Of course, one way to resolve the challenges to your resources is by reprioritising your business or portfolios – for example, reducing your diversity. But while I don’t oppose removing any unnecessary diversity from your portfolio, I have another suggestion for you: Why not maximise your available design resources?
I say this because it’s a sad fact that design is still often seen as no more than the adding of a style at the conclusion of the business process. However, as Brand Romance argued, one of the things design can do - and do well - is create a strong emotional bond between brand and audiences. So if you have not yet maximised the value of the design resources in your organisation, I would most strongly urge you to do so. This is because design can articulate foresights and insights into tangible hypothetical concepts and help you find the most meaningful, relevant, unique and distinctive offers for users. Based on a deep understanding of people, culture, and societies, it can articulate a meaningful appearance and interaction with all your product's touchpoints. It can contribute both to the creation of your products and the marketing communications.

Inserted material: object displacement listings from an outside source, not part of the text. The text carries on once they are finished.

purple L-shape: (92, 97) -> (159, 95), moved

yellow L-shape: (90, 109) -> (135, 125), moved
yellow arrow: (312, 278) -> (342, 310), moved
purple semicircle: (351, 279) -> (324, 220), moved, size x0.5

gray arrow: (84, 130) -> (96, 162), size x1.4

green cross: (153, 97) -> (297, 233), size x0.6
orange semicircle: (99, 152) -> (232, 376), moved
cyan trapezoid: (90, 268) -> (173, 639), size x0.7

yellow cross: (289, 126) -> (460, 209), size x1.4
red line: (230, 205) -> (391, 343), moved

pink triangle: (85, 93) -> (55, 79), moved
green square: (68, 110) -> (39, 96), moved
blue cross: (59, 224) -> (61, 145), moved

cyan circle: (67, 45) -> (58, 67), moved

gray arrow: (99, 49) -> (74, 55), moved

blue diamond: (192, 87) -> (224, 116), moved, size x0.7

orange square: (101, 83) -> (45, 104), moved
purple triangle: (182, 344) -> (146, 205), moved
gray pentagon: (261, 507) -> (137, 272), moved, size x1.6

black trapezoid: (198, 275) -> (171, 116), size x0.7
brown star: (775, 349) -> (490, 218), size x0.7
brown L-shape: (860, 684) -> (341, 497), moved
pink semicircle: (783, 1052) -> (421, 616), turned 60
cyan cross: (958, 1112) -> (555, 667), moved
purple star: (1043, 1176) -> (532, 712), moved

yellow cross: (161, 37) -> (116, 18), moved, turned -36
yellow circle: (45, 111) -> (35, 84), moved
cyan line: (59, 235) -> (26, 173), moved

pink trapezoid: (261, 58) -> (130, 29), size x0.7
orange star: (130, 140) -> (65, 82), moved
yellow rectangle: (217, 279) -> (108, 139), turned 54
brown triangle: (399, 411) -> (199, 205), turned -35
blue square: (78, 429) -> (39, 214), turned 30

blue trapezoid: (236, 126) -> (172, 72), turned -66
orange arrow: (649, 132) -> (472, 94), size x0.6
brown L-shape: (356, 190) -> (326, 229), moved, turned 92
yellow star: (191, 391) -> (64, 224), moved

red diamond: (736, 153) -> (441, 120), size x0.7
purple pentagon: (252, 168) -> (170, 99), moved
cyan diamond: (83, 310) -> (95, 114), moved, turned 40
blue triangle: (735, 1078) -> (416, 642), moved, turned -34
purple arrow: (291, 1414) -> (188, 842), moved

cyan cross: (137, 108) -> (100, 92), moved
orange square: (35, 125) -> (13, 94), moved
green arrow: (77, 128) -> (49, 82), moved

It’s my belief that the main priority of every company should be the creation of meaningful, relevant, unique and distinctive offers. Therefore, the main purpose of your marketing communications is to communicate - as authentically and effectively as possible - the availability and uniqueness of your offers. And by unlocking the full value of design, you can build a trustworthy, loving and long-lasting relationship with your audiences.
If you manage to do both then, as I hope I have explained in this article, people will believe you when they comprehend your message.
References
• Brand Romance, Yasushi Kusume and Neil Gridley, Palgrave Macmillan, November 2013.
• Cognition and the Visual Arts, Robert L. Solso, MIT Press, September 1996.
• Cultural Anthropology Tutorials website by Dr Dennis O’Neil
• Growth Hacker Marketing, Ryan Holiday, Profile Books, September 2013.
• How Mental Systems Believe, Daniel T. Gilbert, American Psychologist Vol. 46, No2, February 1991.
• The Lean Startup, Eric Ries, Crown Business, September 2011.
• Predictably Irrational, Dan Ariely, HarperCollins Publishers, 2008.
• Thinking, Fast and Slow, Daniel Kahneman, Penguin, 2011.
• Listen-Learn-Respond, Philips Design, 2004. (The concept of Listen-Learn-Respond was developed and applied in 2004 by members of the Philips Design’s communication design competence, under the leadership of Mark Churchman.)